Mark Zuckerberg’s announcement of a Facebook rebrand, as well as his Metaverse concept, has spurred developments in the industry, including the rise of “metacities.”
Facebook became Meta, a shortened name whose etymology goes back to the world of the metaverse. This would become the tech billionaire’s new obsession. The metaverse is a virtual reality world where use is an immersive experience.
“Many people think that the metaverse is about a place. But one definition of this is that it’s about a time when basically immersive digital worlds become the primary way we live our lives and spend our time,” Zuckerberg explained of his vision.
It’s a vision that has cost his company as much as $20 billion over a two-year period. This figure could match Zimbabwe’s national budget for six years, with a few changes.
Metacities: The Rise of Digital Cities in the Metaverse
Zuckerberg’s fight is largely lonely. Wall Street analysts urged him to drop the idea altogether and focus on Meta’s core business: social media.
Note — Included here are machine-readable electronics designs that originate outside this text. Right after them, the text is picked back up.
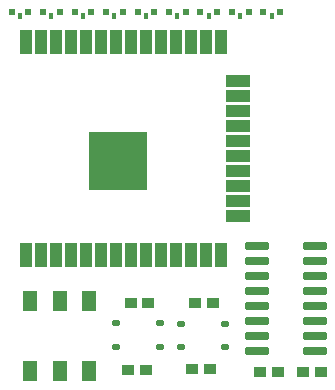
<source format=gtp>
G04*
G04 #@! TF.GenerationSoftware,Altium Limited,Altium Designer,21.9.2 (33)*
G04*
G04 Layer_Color=8421504*
%FSLAX25Y25*%
%MOIN*%
G70*
G04*
G04 #@! TF.SameCoordinates,353233E6-1857-4CDD-983F-46C35F824410*
G04*
G04*
G04 #@! TF.FilePolarity,Positive*
G04*
G01*
G75*
%ADD19R,0.03937X0.03740*%
%ADD20R,0.07874X0.03937*%
%ADD21R,0.19685X0.19685*%
%ADD22R,0.03937X0.07874*%
%ADD23R,0.02362X0.02362*%
%ADD24R,0.01575X0.01968*%
%ADD25R,0.04724X0.06693*%
G04:AMPARAMS|DCode=26|XSize=21.65mil|YSize=27.56mil|CornerRadius=5.41mil|HoleSize=0mil|Usage=FLASHONLY|Rotation=90.000|XOffset=0mil|YOffset=0mil|HoleType=Round|Shape=RoundedRectangle|*
%AMROUNDEDRECTD26*
21,1,0.02165,0.01673,0,0,90.0*
21,1,0.01083,0.02756,0,0,90.0*
1,1,0.01083,0.00837,0.00541*
1,1,0.01083,0.00837,-0.00541*
1,1,0.01083,-0.00837,-0.00541*
1,1,0.01083,-0.00837,0.00541*
%
%ADD26ROUNDEDRECTD26*%
G04:AMPARAMS|DCode=27|XSize=77.56mil|YSize=23.62mil|CornerRadius=2.95mil|HoleSize=0mil|Usage=FLASHONLY|Rotation=180.000|XOffset=0mil|YOffset=0mil|HoleType=Round|Shape=RoundedRectangle|*
%AMROUNDEDRECTD27*
21,1,0.07756,0.01772,0,0,180.0*
21,1,0.07165,0.02362,0,0,180.0*
1,1,0.00591,-0.03583,0.00886*
1,1,0.00591,0.03583,0.00886*
1,1,0.00591,0.03583,-0.00886*
1,1,0.00591,-0.03583,-0.00886*
%
%ADD27ROUNDEDRECTD27*%
D19*
X26147Y29000D02*
D03*
X32053D02*
D03*
X27047Y51000D02*
D03*
X32953D02*
D03*
X4847Y28800D02*
D03*
X10753D02*
D03*
X5547Y51100D02*
D03*
X11453D02*
D03*
X63047Y28200D02*
D03*
X68953D02*
D03*
X54653Y28000D02*
D03*
X48747D02*
D03*
D20*
X41505Y125133D02*
D03*
Y80133D02*
D03*
Y85133D02*
D03*
Y90133D02*
D03*
Y95133D02*
D03*
Y100133D02*
D03*
Y105133D02*
D03*
Y110133D02*
D03*
Y115133D02*
D03*
Y120133D02*
D03*
D21*
X1400Y98600D02*
D03*
D22*
X-29400Y138066D02*
D03*
X-24400D02*
D03*
X-19400D02*
D03*
X-14400D02*
D03*
X-9400D02*
D03*
X-4400D02*
D03*
X600D02*
D03*
X5600D02*
D03*
X10600D02*
D03*
X15600D02*
D03*
X20600D02*
D03*
X25600D02*
D03*
X30600D02*
D03*
X35600D02*
D03*
X10600Y67200D02*
D03*
X15600D02*
D03*
X20600D02*
D03*
X25600D02*
D03*
X30600D02*
D03*
X35600D02*
D03*
X-4400D02*
D03*
X600D02*
D03*
X5600D02*
D03*
X-9400D02*
D03*
X-24400D02*
D03*
X-29400D02*
D03*
X-14400D02*
D03*
X-19400D02*
D03*
D23*
X39346Y148000D02*
D03*
X44858D02*
D03*
X28849D02*
D03*
X34361D02*
D03*
X18351D02*
D03*
X23863D02*
D03*
X7853D02*
D03*
X13365D02*
D03*
X-2644D02*
D03*
X2868D02*
D03*
X-13142D02*
D03*
X-7630D02*
D03*
X-23639D02*
D03*
X-18128D02*
D03*
X-34137D02*
D03*
X-28625D02*
D03*
X49844D02*
D03*
X55356D02*
D03*
D24*
X42102Y146819D02*
D03*
X31605D02*
D03*
X21107D02*
D03*
X10609D02*
D03*
X112D02*
D03*
X-10386D02*
D03*
X-20884D02*
D03*
X-31381D02*
D03*
X52600D02*
D03*
D25*
X-27942Y28586D02*
D03*
X-18100D02*
D03*
X-8258D02*
D03*
X-27942Y51814D02*
D03*
X-18100D02*
D03*
X-8258D02*
D03*
D26*
X15382Y36563D02*
D03*
Y44437D02*
D03*
X815D02*
D03*
X618Y36563D02*
D03*
X36992Y36363D02*
D03*
Y44237D02*
D03*
X22425D02*
D03*
X22228Y36363D02*
D03*
D27*
X47656Y35100D02*
D03*
Y40100D02*
D03*
Y45100D02*
D03*
Y50100D02*
D03*
Y55100D02*
D03*
Y60100D02*
D03*
Y65100D02*
D03*
Y70100D02*
D03*
X67144D02*
D03*
Y65100D02*
D03*
Y60100D02*
D03*
Y55100D02*
D03*
Y50100D02*
D03*
Y45100D02*
D03*
Y40100D02*
D03*
Y35100D02*
D03*
M02*

</source>
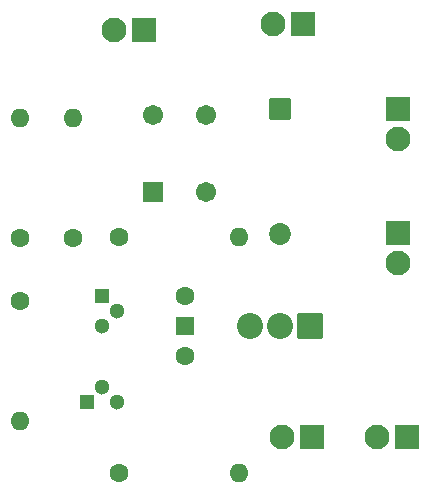
<source format=gbr>
%TF.GenerationSoftware,KiCad,Pcbnew,8.0.1*%
%TF.CreationDate,2024-07-20T13:09:04-07:00*%
%TF.ProjectId,Solenoid Control,536f6c65-6e6f-4696-9420-436f6e74726f,rev?*%
%TF.SameCoordinates,Original*%
%TF.FileFunction,Soldermask,Top*%
%TF.FilePolarity,Negative*%
%FSLAX46Y46*%
G04 Gerber Fmt 4.6, Leading zero omitted, Abs format (unit mm)*
G04 Created by KiCad (PCBNEW 8.0.1) date 2024-07-20 13:09:04*
%MOMM*%
%LPD*%
G01*
G04 APERTURE LIST*
G04 Aperture macros list*
%AMRoundRect*
0 Rectangle with rounded corners*
0 $1 Rounding radius*
0 $2 $3 $4 $5 $6 $7 $8 $9 X,Y pos of 4 corners*
0 Add a 4 corners polygon primitive as box body*
4,1,4,$2,$3,$4,$5,$6,$7,$8,$9,$2,$3,0*
0 Add four circle primitives for the rounded corners*
1,1,$1+$1,$2,$3*
1,1,$1+$1,$4,$5*
1,1,$1+$1,$6,$7*
1,1,$1+$1,$8,$9*
0 Add four rect primitives between the rounded corners*
20,1,$1+$1,$2,$3,$4,$5,0*
20,1,$1+$1,$4,$5,$6,$7,0*
20,1,$1+$1,$6,$7,$8,$9,0*
20,1,$1+$1,$8,$9,$2,$3,0*%
G04 Aperture macros list end*
%ADD10C,1.854000*%
%ADD11RoundRect,0.102000X-0.825000X0.825000X-0.825000X-0.825000X0.825000X-0.825000X0.825000X0.825000X0*%
%ADD12C,1.600000*%
%ADD13R,1.500000X1.500000*%
%ADD14R,2.100000X2.100000*%
%ADD15C,2.100000*%
%ADD16O,1.600000X1.600000*%
%ADD17R,1.300000X1.300000*%
%ADD18C,1.300000*%
%ADD19RoundRect,0.102000X0.754000X-0.754000X0.754000X0.754000X-0.754000X0.754000X-0.754000X-0.754000X0*%
%ADD20C,1.712000*%
%ADD21C,2.214000*%
%ADD22RoundRect,0.102000X1.005000X1.005000X-1.005000X1.005000X-1.005000X-1.005000X1.005000X-1.005000X0*%
G04 APERTURE END LIST*
D10*
%TO.C,D2*%
X148000000Y-75300000D03*
D11*
X148000000Y-64700000D03*
%TD*%
D12*
%TO.C,SW2*%
X140000000Y-85580000D03*
D13*
X140000000Y-83040000D03*
D12*
X140000000Y-80500000D03*
%TD*%
D14*
%TO.C,J3*%
X150000000Y-57500000D03*
D15*
X147460000Y-57500000D03*
%TD*%
D12*
%TO.C,R3*%
X126000000Y-75580000D03*
D16*
X126000000Y-65420000D03*
%TD*%
D14*
%TO.C,J6*%
X136500000Y-58000000D03*
D15*
X133960000Y-58000000D03*
%TD*%
D17*
%TO.C,Q3*%
X133000000Y-80500000D03*
D18*
X134270000Y-81780000D03*
X133000000Y-83040000D03*
%TD*%
D19*
%TO.C,S1*%
X137250000Y-71750000D03*
D20*
X137250000Y-65250000D03*
X141750000Y-71750000D03*
X141750000Y-65250000D03*
%TD*%
D14*
%TO.C,J1*%
X158000000Y-64730000D03*
D15*
X158000000Y-67270000D03*
%TD*%
D12*
%TO.C,R2*%
X134420000Y-75500000D03*
D16*
X144580000Y-75500000D03*
%TD*%
D17*
%TO.C,Q2*%
X131720000Y-89500000D03*
D18*
X133000000Y-88230000D03*
X134260000Y-89500000D03*
%TD*%
D14*
%TO.C,J4*%
X158770000Y-92500000D03*
D15*
X156230000Y-92500000D03*
%TD*%
D12*
%TO.C,R5*%
X134420000Y-95500000D03*
D16*
X144580000Y-95500000D03*
%TD*%
D12*
%TO.C,R4*%
X126000000Y-80920000D03*
D16*
X126000000Y-91080000D03*
%TD*%
D14*
%TO.C,J2*%
X158000000Y-75230000D03*
D15*
X158000000Y-77770000D03*
%TD*%
D12*
%TO.C,R1*%
X130500000Y-75580000D03*
D16*
X130500000Y-65420000D03*
%TD*%
D21*
%TO.C,Q1*%
X148000000Y-83040000D03*
X145460000Y-83040000D03*
D22*
X150540000Y-83040000D03*
%TD*%
D14*
%TO.C,J5*%
X150770000Y-92500000D03*
D15*
X148230000Y-92500000D03*
%TD*%
M02*

</source>
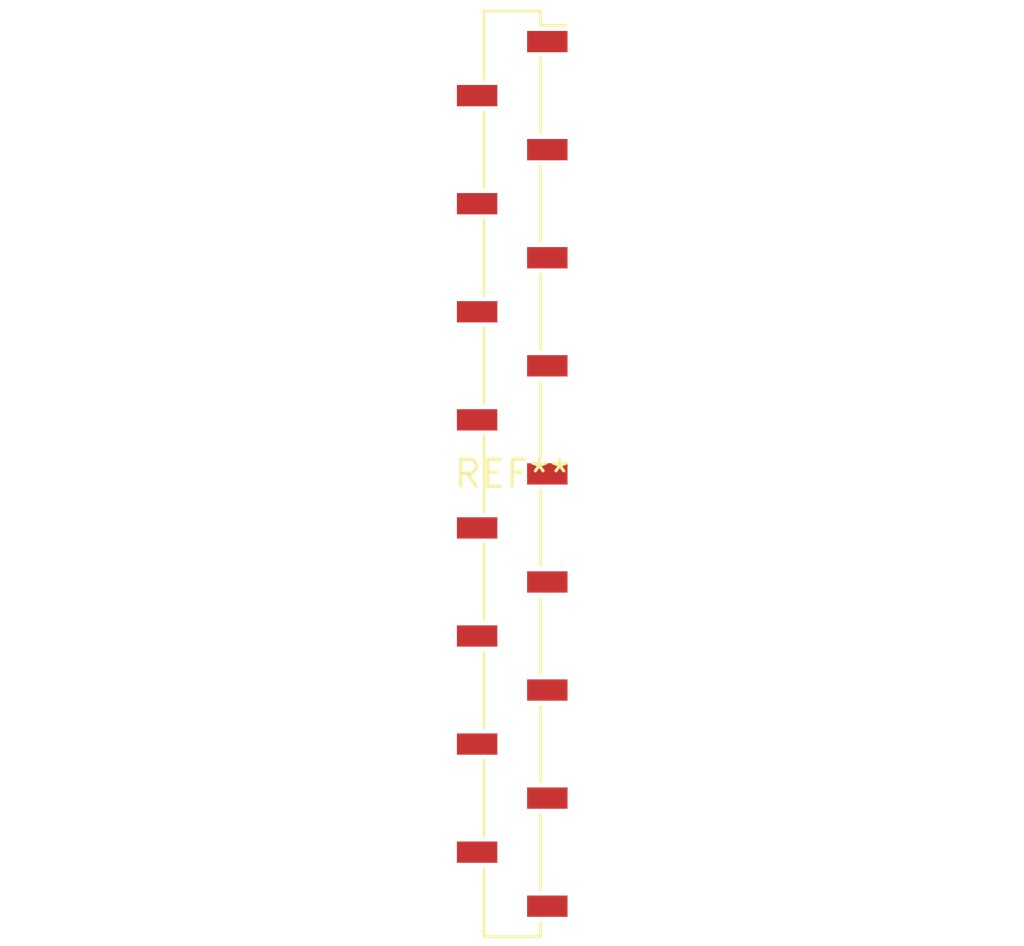
<source format=kicad_pcb>
(kicad_pcb (version 20240108) (generator pcbnew)

  (general
    (thickness 1.6)
  )

  (paper "A4")
  (layers
    (0 "F.Cu" signal)
    (31 "B.Cu" signal)
    (32 "B.Adhes" user "B.Adhesive")
    (33 "F.Adhes" user "F.Adhesive")
    (34 "B.Paste" user)
    (35 "F.Paste" user)
    (36 "B.SilkS" user "B.Silkscreen")
    (37 "F.SilkS" user "F.Silkscreen")
    (38 "B.Mask" user)
    (39 "F.Mask" user)
    (40 "Dwgs.User" user "User.Drawings")
    (41 "Cmts.User" user "User.Comments")
    (42 "Eco1.User" user "User.Eco1")
    (43 "Eco2.User" user "User.Eco2")
    (44 "Edge.Cuts" user)
    (45 "Margin" user)
    (46 "B.CrtYd" user "B.Courtyard")
    (47 "F.CrtYd" user "F.Courtyard")
    (48 "B.Fab" user)
    (49 "F.Fab" user)
    (50 "User.1" user)
    (51 "User.2" user)
    (52 "User.3" user)
    (53 "User.4" user)
    (54 "User.5" user)
    (55 "User.6" user)
    (56 "User.7" user)
    (57 "User.8" user)
    (58 "User.9" user)
  )

  (setup
    (pad_to_mask_clearance 0)
    (pcbplotparams
      (layerselection 0x00010fc_ffffffff)
      (plot_on_all_layers_selection 0x0000000_00000000)
      (disableapertmacros false)
      (usegerberextensions false)
      (usegerberattributes false)
      (usegerberadvancedattributes false)
      (creategerberjobfile false)
      (dashed_line_dash_ratio 12.000000)
      (dashed_line_gap_ratio 3.000000)
      (svgprecision 4)
      (plotframeref false)
      (viasonmask false)
      (mode 1)
      (useauxorigin false)
      (hpglpennumber 1)
      (hpglpenspeed 20)
      (hpglpendiameter 15.000000)
      (dxfpolygonmode false)
      (dxfimperialunits false)
      (dxfusepcbnewfont false)
      (psnegative false)
      (psa4output false)
      (plotreference false)
      (plotvalue false)
      (plotinvisibletext false)
      (sketchpadsonfab false)
      (subtractmaskfromsilk false)
      (outputformat 1)
      (mirror false)
      (drillshape 1)
      (scaleselection 1)
      (outputdirectory "")
    )
  )

  (net 0 "")

  (footprint "PinSocket_1x17_P2.54mm_Vertical_SMD_Pin1Right" (layer "F.Cu") (at 0 0))

)

</source>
However, new advances in technology show that Zuckerberg’s vision is not the subject of expensive multibillion-dollar hobbies. It may be something that could compress the space and time involved in communication, observers say.
One such player is Crypto House Capital. The digital real estate firm is building a new city in the metaverse: the residential skyscraper MetaReal, also known as “Skylum”, has the potential to bridge the gap between Web 2.0 and Web 3.0, according to Tomas Nascisonis, CEO of Crypto House Capital.
Nascisonis explained that physical buildings with virtual counterparts, or “digital twins,” will have the advantage of attracting existing communities. He defined the concept as a “metareal city”.
Exploring New Attractions in the Metaverse
According to the CEO of Crypto House Capital, technologies like his firm’s Skylum will allow the birth of new tourism and attractions, expanding on existing milestones. Developers will essentially play ‘gods’, but in virtual space, Nascisonis stated.
Whether the idea will become a ‘reality’ remains to be seen. However, Nascisonis and his team have an uphill task. Big companies are struggling to sell the idea at a profit point, due to low take-up.
“It’s hard to say whether or not we’re at the point of widespread adoption of the metaverse,” according to Anthony Logan, co-founder of technology website Mirrorworld. “It is a concept that is still in development, and there is no consensus on exactly what the metaverse will look like, or how it will be used,” he said.